The above transactions are all realistic transactions. The Marketplace Fairness Act won’t change the fact that the retailer must know what tax rate to charge in each circumstance and jurisdiction. These examples don’t even consider such things as sales tax holidays, state and local exemptions, home rule jurisdictions, etc. Would you want the free service calculating your tax holidays and tax rates for your business?
Supporters of the act will point to the SSUTA and say it simplifies and standardizes everything. To them I ask when is the last time you’ve experienced a simplified standard tax agreement that spans multiple jurisdictions? Even if the SSUTA standardizes some aspects of tax compliance, it does not standardize all aspects. What qualifies for exemption or sales tax holiday in State A will not agree with State B, C, D or even E.

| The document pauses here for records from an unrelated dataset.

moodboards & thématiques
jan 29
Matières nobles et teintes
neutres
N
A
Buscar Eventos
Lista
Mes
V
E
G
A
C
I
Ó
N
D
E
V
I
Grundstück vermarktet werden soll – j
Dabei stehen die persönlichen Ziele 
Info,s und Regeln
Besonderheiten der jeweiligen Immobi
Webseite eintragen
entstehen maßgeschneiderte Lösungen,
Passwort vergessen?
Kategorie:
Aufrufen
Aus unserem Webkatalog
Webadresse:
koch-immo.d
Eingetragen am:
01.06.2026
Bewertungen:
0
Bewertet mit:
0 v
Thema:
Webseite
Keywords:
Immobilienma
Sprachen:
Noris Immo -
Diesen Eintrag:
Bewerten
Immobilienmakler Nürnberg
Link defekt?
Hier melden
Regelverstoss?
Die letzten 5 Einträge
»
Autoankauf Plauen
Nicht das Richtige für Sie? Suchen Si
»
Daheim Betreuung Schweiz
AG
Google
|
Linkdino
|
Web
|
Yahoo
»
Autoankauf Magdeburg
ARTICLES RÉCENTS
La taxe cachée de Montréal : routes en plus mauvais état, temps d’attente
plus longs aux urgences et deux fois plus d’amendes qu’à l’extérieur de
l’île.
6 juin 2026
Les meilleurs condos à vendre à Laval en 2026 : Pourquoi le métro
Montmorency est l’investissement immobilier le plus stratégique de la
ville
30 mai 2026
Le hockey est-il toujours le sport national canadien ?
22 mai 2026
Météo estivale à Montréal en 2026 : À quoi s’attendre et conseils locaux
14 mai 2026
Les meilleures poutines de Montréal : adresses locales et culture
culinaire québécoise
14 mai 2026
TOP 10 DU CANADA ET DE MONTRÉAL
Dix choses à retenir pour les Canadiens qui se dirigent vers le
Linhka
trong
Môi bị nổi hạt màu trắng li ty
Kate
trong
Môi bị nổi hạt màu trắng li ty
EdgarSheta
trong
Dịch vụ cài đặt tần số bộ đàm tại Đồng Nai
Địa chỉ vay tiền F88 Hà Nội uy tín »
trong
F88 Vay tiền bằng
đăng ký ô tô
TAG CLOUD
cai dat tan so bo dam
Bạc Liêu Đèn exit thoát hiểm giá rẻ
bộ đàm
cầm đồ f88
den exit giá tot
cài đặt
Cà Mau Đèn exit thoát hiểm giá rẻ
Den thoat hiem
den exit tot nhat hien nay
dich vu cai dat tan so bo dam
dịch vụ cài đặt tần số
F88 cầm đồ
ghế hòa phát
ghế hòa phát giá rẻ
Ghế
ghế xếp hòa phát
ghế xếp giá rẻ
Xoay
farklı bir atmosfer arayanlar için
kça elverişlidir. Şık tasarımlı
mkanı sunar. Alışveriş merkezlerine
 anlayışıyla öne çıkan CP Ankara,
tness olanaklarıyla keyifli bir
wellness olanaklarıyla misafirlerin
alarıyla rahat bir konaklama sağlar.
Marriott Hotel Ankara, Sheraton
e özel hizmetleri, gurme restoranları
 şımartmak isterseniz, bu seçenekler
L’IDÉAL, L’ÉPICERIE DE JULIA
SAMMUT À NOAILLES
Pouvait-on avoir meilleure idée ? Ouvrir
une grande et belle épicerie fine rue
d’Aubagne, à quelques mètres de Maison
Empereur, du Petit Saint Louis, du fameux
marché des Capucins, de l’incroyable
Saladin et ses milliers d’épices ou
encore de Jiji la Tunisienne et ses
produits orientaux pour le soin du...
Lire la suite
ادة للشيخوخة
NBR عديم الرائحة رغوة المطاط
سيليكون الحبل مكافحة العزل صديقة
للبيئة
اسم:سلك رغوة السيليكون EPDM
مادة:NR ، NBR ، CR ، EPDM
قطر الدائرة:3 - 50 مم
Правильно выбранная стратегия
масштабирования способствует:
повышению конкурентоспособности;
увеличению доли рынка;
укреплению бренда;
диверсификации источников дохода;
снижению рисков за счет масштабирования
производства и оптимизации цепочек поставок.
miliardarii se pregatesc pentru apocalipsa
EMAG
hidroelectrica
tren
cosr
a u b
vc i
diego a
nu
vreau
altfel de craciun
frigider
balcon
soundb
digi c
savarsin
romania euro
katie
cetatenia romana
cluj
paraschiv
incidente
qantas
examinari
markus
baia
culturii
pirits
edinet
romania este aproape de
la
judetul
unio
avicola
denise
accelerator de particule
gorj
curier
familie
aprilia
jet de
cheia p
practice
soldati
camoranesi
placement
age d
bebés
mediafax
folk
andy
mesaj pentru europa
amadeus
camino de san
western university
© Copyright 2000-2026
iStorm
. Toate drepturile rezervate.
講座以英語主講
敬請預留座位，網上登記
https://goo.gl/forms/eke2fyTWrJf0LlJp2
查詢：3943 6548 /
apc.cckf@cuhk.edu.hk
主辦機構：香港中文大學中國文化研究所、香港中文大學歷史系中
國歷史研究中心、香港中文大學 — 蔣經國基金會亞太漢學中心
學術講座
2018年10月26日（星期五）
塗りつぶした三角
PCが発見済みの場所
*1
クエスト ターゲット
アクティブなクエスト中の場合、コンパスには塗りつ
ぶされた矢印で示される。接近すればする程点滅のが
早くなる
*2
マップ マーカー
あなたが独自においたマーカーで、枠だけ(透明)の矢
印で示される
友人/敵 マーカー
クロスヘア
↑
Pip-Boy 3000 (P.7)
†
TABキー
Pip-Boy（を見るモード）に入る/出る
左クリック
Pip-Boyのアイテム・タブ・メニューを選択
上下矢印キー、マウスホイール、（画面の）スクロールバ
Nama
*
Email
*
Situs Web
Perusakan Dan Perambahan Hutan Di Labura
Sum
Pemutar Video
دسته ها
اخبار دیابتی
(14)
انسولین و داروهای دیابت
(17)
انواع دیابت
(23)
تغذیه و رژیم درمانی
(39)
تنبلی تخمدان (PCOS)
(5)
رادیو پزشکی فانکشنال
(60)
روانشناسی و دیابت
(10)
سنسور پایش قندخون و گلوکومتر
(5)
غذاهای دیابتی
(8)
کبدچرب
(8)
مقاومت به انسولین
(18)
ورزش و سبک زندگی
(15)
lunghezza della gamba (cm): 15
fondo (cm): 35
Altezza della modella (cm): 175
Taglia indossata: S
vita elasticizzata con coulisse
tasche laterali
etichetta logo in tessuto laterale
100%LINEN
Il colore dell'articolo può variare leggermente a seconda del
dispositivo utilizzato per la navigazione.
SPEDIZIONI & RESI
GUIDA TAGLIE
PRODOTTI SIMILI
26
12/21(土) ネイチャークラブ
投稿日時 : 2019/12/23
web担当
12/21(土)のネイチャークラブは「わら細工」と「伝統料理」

Not all retailers have the resources or commitment from management to implement the required systems required to calculate sales tax nationwide. Not all retailers can support a full tax staff to manage the compliance burden. Not all retailers will survive this change. So who exactly is the Marketplace Fairness Act fair to? Obviously, to those who support it (i.e., the larger ones).
CONCLUSION
To me, the Marketplace Fairness Act is not about taxation without representation since the tax is ultimately due of the consumer in all instances. To me it’s about the government once again picking winners and losers by redefining the marketplace in an unnatural fashion. It’s the government taking the side of big business against small business and entrepreneurs. In short, it’s a killer for the economy. If you don’t believe that’s the case, then try answering the following questions.
If the large retailers are not backing the change for competitive reasons, why aren’t they supporting the easier origin based model advocated by Jim DeMint and others?
Why can’t the marketplace dictate who survives? Aren’t conservatives supposed to support that?
Why must the regional chains pay because the big box retailers won’t adapt and change their business model?
Why are “conservatives” in favor of forced collection of sales taxes by somebody other than the state benefiting? Weren’t we against that when the shoe was on the other foot and it was Wisconsin collecting dues on behalf of the unions? How is this different?
Is it really a big leap from sales tax collection to income tax obligations and business licenses in jurisdictions with no physical presence? At what point will it stop?
It’s time to end this nonsense and kill the Marketplace Fairness Act.